Le homard européen insensible au champ magnétique des câbles électriques sous-marins ?
Des enjeux environnementaux et économiques
Les premiers parcs éoliens offshores commerciaux verront bientôt le jour en France Leurs potentiels impacts environnementaux sont plus que jamais au cœur des préoccupations. Parmi les questionnements citoyens et scientifiques, figure l’effet du champ magnétique produit par le câble d’export de courant sur les organismes marins. Pour répondre à cette interrogation, une expérimentation innovante a été réalisée par des scientifiques de France Energies Marines et de l’Ifremer, en collaboration avec l’Institute of Marine Research de Norvège.

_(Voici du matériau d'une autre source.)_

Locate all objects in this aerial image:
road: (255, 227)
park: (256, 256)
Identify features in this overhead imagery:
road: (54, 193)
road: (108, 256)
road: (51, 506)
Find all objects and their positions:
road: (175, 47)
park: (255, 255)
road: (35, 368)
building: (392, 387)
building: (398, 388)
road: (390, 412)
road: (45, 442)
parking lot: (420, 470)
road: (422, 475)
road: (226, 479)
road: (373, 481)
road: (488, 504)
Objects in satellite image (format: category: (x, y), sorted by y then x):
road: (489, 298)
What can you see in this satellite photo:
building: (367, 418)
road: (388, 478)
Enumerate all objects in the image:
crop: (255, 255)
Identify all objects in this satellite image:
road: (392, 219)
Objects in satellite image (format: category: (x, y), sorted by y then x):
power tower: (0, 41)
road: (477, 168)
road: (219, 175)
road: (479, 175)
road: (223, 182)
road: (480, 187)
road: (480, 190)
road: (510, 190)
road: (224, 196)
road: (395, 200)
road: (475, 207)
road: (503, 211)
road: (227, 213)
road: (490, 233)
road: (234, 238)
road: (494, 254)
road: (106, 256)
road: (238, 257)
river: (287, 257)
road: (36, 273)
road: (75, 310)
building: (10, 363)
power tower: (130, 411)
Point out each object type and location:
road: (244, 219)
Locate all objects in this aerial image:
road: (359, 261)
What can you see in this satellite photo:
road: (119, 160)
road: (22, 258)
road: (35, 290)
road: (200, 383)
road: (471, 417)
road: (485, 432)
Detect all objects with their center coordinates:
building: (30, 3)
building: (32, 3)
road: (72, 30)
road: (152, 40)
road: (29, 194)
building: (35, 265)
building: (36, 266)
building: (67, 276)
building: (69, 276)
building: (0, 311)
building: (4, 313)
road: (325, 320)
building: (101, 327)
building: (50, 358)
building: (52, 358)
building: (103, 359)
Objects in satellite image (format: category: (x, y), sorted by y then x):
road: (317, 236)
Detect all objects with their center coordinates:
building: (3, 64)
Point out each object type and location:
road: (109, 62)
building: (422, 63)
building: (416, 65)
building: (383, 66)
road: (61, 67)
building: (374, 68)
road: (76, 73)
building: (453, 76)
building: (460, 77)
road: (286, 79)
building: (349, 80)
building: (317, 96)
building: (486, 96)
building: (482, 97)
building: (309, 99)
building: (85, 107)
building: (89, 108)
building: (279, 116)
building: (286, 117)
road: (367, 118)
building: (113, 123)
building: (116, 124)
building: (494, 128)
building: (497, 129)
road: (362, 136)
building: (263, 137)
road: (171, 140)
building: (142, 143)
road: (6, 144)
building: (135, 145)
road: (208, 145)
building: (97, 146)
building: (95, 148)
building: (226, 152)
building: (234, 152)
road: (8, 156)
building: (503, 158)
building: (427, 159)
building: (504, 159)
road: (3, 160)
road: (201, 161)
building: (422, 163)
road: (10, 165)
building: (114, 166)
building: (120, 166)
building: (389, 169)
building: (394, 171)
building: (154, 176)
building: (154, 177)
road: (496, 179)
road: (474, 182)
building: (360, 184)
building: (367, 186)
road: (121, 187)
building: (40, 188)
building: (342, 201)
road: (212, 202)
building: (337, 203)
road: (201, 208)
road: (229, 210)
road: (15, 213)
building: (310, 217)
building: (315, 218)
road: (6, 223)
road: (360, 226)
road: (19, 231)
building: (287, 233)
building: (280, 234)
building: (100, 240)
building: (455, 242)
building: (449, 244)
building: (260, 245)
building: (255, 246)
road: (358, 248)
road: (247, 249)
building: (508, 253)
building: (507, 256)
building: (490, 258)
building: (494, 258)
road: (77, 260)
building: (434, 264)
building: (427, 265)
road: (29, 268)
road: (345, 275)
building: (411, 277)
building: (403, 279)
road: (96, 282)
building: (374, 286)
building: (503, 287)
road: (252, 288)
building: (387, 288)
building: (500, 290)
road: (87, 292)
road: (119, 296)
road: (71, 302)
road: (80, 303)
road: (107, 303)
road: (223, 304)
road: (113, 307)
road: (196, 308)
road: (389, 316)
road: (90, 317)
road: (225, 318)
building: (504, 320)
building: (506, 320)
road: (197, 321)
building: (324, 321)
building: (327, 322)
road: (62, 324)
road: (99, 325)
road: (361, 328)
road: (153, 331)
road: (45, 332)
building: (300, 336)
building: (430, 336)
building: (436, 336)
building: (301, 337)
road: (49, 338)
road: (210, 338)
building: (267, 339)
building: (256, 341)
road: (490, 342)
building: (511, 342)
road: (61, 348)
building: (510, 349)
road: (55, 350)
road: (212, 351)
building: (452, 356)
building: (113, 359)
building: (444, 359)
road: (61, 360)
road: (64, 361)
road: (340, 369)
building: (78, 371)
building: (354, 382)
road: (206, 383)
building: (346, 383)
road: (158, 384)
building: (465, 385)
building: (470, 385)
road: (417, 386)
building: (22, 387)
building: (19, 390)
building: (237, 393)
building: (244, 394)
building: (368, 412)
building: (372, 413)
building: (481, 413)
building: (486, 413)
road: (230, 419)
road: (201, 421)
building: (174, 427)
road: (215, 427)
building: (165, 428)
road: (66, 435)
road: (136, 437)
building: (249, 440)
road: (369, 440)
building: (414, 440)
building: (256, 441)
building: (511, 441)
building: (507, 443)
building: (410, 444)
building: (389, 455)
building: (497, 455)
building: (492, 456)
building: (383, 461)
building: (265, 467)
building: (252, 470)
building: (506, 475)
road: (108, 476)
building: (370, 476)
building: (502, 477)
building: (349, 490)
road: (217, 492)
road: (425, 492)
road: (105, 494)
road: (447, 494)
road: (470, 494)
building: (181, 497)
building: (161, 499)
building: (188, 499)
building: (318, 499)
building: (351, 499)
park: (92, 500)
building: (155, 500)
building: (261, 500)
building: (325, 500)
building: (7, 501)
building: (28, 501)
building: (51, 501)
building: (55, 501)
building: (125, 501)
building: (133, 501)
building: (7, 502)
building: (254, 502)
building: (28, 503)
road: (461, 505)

L’animal choisi pour cette étude est le homard européen, une espèce des fonds marins à fort enjeu économique et écologique. Il a été démontré que des espèces voisines (langouste, écrevisse) étaient sensibles aux modifications du champ magnétique. Plusieurs suivis scientifiques ont également montré que le homard européen fréquente assidûment les corridors des raccordements électriques de plusieurs projets d’énergies marines renouvelables car les tabliers de protection en béton des câbles constituent pour eux des abris.
Deux hypothèses : sensible ou indifférent ?
L’expérimentation a été menée sur des juvéniles de homard éclos depuis 3 semaines et d’une taille d’environ 1 cm. Il s’agit d’un stade sensible du cycle de vie de ces animaux qui, jusqu’à maintenant, n’avait jamais été étudié concernant l’effet d’un champ magnétique. Celui généré par les câbles d’export a été reproduit à l’aide d’un dispositif conçu par la PME bretonne MAPPEM Geophysics : deux bobines de 600 m de fils électriques permettent le passage d’un courant alternatif ou continu. La valeur de champ utilisée, 200 μTesla, correspond à une intensité mesurée et modélisée à un mètre de certaines interconnexions de très grande puissance (1 GW). A titre de comparaison, la valeur retrouvée à un mètre d'un câble d'export de parc éolien offshore d'une puissance de 500 MW devrait se situer entre 10 et 50 μTesla.
Dans la première phase de l’expérimentation, le but était de déterminer si les juvéniles étaient attirés, repoussés ou indifférents à ce champ magnétique. Lors de la seconde phase, l’objectif était d’étudier les effets d’une exposition de 7 jours à ce même champ magnétique sur la mortalité ainsi que sur le comportement naturel de l’animal, et notamment sa capacité à trouver un abri. Le comportement des homards a été suivi par vidéo de manière à ce que l’expérimentateur ne perturbe pas le dispositif expérimental.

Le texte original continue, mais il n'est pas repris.